Over the years, I've worked on shutting down that inner voice. One of the best tools I've learned came from listening to Pema Chodron's Getting Unstuck. She talked about treating yourself with loving kindness when trying to meditate instead of beating yourself up for not doing it RIGHT. And I did beat myself up. I'd sit down and try to meditate and soon my mind would be wandering and my Inner-Rush would start criticizing me for not even being able to meditate right. Somehow, I was missing the whole point. Here I was, trying to inject some peace and calm into my life and I'd have the WWE Smackdown going on inside my head.
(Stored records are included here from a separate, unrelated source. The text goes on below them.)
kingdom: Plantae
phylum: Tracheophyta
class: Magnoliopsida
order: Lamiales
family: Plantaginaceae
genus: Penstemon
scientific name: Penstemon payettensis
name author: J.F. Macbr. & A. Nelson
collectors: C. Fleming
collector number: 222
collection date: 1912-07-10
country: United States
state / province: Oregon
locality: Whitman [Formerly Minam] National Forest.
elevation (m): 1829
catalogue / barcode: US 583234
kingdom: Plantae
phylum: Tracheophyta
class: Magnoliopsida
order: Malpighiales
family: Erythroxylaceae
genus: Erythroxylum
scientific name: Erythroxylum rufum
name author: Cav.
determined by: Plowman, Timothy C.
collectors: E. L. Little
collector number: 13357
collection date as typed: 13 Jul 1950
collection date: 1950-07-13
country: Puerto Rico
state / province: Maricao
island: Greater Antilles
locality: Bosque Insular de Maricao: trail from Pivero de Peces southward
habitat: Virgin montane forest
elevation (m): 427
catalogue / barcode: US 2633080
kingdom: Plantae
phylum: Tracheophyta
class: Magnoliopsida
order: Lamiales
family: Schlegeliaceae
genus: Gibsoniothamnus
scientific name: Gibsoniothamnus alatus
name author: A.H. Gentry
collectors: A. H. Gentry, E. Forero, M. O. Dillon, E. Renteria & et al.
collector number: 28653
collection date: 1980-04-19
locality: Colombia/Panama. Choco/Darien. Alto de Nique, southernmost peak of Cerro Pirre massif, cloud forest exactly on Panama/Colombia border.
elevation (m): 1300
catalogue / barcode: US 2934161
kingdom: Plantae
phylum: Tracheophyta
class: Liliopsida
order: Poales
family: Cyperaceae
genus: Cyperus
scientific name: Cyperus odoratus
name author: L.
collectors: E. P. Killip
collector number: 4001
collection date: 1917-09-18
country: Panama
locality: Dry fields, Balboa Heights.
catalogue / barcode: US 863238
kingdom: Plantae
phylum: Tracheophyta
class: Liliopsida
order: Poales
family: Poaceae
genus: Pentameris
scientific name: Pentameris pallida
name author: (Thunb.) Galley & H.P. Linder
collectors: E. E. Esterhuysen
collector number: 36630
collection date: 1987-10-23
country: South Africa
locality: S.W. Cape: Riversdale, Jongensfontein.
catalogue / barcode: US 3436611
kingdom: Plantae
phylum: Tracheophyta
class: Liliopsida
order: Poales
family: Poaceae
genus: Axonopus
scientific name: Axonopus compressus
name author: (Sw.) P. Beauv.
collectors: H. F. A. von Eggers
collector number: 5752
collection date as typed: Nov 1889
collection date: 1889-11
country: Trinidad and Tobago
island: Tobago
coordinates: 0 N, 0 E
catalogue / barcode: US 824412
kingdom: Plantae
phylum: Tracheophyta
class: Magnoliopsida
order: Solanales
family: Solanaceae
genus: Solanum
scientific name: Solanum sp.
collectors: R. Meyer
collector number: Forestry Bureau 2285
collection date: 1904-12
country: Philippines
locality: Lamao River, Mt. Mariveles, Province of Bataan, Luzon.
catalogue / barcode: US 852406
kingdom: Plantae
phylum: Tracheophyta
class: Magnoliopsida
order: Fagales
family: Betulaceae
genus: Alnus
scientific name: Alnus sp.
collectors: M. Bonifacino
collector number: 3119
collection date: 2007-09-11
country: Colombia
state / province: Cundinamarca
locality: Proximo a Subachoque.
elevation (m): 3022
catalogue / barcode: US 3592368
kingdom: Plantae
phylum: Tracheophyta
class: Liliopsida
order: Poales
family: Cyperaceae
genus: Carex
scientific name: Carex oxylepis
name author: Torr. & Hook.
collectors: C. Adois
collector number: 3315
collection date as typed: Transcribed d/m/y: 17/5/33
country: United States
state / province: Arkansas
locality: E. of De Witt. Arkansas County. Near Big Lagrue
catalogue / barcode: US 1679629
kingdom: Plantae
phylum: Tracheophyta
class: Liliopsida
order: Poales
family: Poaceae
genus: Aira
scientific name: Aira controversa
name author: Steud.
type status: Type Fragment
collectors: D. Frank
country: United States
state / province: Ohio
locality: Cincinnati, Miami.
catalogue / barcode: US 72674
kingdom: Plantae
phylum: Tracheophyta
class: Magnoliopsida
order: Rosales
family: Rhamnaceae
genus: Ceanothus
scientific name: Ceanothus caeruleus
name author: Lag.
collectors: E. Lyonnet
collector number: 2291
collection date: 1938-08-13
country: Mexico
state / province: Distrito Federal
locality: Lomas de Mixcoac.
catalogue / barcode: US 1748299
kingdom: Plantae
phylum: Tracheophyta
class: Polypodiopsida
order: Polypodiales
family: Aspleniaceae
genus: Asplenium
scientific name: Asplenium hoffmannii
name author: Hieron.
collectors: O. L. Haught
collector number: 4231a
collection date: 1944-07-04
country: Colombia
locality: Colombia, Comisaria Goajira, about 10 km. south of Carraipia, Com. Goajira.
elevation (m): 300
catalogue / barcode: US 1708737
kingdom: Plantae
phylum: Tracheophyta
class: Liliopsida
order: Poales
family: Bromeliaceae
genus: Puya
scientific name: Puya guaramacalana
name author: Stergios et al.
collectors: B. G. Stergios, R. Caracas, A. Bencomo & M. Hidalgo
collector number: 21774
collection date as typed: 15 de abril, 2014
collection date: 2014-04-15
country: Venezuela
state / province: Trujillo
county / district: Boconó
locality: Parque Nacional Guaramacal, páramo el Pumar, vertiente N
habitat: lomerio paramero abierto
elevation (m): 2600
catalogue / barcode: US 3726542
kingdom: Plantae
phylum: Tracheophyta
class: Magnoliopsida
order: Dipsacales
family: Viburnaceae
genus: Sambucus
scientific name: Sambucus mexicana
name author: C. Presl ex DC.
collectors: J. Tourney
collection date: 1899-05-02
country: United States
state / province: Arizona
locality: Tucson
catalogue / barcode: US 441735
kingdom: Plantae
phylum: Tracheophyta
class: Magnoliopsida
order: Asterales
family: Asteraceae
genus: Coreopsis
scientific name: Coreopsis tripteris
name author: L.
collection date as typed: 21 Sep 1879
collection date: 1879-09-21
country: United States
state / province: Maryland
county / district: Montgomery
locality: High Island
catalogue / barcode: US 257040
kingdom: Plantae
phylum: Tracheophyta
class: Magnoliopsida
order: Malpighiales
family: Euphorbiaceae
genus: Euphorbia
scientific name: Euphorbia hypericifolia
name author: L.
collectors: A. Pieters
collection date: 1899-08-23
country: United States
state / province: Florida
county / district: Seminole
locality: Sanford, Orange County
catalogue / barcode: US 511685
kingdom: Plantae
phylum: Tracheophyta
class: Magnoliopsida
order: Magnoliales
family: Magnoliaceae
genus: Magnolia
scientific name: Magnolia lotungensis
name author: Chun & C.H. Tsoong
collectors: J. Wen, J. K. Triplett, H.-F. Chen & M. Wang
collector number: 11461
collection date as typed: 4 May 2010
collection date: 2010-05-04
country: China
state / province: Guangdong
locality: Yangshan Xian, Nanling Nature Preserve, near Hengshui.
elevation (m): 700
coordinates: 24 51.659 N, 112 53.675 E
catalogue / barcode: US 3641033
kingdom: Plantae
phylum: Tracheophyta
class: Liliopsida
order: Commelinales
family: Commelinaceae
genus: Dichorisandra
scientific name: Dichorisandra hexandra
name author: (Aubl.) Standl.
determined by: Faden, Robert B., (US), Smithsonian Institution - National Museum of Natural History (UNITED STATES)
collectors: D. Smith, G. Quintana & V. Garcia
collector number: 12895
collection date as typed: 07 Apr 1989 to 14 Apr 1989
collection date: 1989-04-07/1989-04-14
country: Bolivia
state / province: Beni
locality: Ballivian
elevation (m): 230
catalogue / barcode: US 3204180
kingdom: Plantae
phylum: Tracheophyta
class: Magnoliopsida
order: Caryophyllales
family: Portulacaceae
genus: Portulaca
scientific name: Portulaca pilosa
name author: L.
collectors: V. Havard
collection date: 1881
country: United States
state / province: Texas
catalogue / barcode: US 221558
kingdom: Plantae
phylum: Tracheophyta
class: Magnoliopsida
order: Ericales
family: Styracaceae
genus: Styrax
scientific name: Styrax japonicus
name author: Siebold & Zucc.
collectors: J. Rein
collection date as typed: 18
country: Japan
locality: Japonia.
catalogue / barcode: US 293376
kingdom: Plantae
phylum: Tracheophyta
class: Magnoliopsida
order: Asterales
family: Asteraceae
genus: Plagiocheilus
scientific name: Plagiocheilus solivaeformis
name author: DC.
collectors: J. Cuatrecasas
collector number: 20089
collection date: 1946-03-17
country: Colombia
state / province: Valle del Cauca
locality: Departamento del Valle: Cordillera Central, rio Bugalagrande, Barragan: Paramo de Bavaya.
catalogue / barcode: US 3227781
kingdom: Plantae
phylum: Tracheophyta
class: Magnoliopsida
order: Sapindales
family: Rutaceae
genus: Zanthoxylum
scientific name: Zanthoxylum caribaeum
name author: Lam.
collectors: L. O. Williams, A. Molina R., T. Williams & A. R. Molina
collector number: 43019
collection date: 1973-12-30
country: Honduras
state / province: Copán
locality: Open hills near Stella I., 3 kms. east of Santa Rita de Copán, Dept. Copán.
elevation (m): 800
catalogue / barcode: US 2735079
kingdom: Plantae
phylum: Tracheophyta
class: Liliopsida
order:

Pema's advice with regard to meditation was to realize that I had wandered and declare it, but without judgment. Just like you would recognize, say, a tomato. Yea, that's a tomato. Hey, my mind wandered. Time to bring it back. No criticism. No judgments. Just assessment and re-focus. Treat yourself with loving kindness. I actually think that was a stated intention I made yesterday.
I had the opportunity to use this technique last night at kundalini yoga class. It was a new class for me. Last night, it was a small class, only one other man, plus the instructor. My Inner-Rush started in:
"You shouldn't be here. These other people have a REAL practice. You are a poser and they know it. The Indian yogi thinks you are a fat pig."
I was able to assess the situation, without judgment. I could expose my errors in thinking without being critical. "Wow, Roxie, you are engaging in some serious mind-reading. You do not KNOW what that other guy's practice is like and you do not KNOW what the teacher thinks about you. Chances are, no one is thinking about YOU at all. Refocus and enjoy the experience."
I was thinking about the experience on the drive into work this morning and I've come to a new way to think about that inner voice. Rather than criticize myself for having a critical inner voice (how's that for circular logic?), I began to view this Rush voice as a coping mechanism/defense strategy gone awry. This voice started years ago to "protect" me from mistakes, as the punishment for mistakes was shame. What started as a help had become a hindrance. I no longer need that inner voice to keep me from harm. It was just trying to warn me that I was a bit out of my comfort zone, that I was stretching myself, taking a risk. I've outgrown that voice. It was a strategy that I adopted when I didn't know any better. And it got out of hand. I now know better and I can do better.
Dentist Dude released me to a few soft foods. Specifically, over-cooked pasta. So last night I fixed mac and cheese. It was good and I enjoyed it, but I've basically been off processed carbs for a number of years and they no longer agree with me. While I didn't overeat last night, I can feel the carb-load today. The search for a clean protein that I can eat continues.
Take good care of yourself. Be kind to others. Look at things in a new way.